*** Opening Data supplied ***

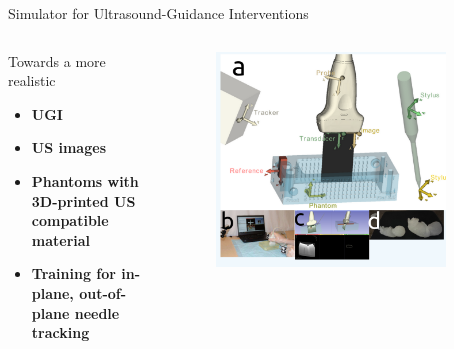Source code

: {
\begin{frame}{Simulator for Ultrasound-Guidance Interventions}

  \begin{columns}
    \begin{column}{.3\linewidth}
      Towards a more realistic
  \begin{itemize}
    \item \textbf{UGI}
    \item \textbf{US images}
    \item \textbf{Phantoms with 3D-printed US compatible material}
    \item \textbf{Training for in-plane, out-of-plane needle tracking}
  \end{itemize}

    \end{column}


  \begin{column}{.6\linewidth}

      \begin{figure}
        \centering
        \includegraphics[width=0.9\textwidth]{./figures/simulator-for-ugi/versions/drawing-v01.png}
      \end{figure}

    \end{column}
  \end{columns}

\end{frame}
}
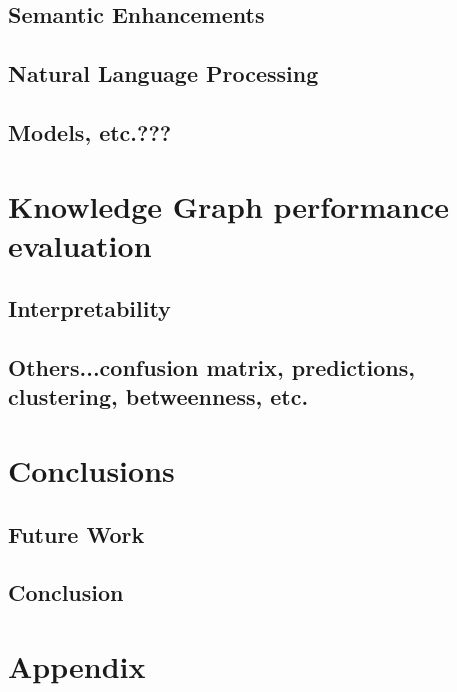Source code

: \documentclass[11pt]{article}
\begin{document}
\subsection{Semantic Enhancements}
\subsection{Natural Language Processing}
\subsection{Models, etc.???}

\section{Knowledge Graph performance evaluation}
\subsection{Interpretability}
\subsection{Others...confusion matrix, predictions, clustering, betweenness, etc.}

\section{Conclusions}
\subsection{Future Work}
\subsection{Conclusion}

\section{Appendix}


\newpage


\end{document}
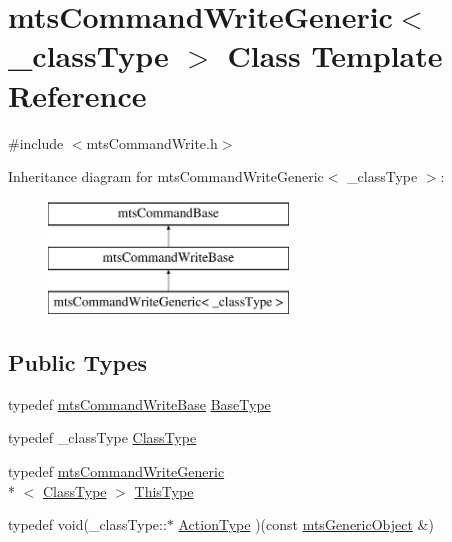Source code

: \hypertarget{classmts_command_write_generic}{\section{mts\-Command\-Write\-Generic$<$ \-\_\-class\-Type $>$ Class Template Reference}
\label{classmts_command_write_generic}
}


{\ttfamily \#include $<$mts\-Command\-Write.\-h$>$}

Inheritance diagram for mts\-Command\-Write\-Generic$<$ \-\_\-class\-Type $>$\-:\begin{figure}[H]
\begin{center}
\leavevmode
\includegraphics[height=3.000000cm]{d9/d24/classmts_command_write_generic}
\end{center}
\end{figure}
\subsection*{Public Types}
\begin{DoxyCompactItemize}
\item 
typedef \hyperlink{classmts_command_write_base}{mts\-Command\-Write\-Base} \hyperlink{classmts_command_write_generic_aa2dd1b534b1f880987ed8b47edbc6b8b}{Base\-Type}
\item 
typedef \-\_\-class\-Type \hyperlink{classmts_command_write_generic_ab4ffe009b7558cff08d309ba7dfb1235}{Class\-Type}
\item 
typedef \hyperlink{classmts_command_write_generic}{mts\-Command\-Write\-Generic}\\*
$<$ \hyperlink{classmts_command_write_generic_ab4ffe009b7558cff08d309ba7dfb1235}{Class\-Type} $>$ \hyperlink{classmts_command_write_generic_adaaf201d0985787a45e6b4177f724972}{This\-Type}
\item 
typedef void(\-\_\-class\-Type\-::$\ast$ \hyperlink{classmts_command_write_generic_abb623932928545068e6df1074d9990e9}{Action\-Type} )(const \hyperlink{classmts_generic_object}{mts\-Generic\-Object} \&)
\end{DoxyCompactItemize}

*** Closing Data supplied ***

Please restate the lines above exactly, starting at the first line of the data and stopping at the line containing "with 3D-printed US", which is included. Omit pictures.

## Written solution
Source code

: {
\begin{frame}{Simulator for Ultrasound-Guidance Interventions}

  \begin{columns}
    \begin{column}{.3\linewidth}
      Towards a more realistic
  \begin{itemize}
    \item \textbf{UGI}
    \item \textbf{US images}
    \item \textbf{Phantoms with 3D-printed US compatible material}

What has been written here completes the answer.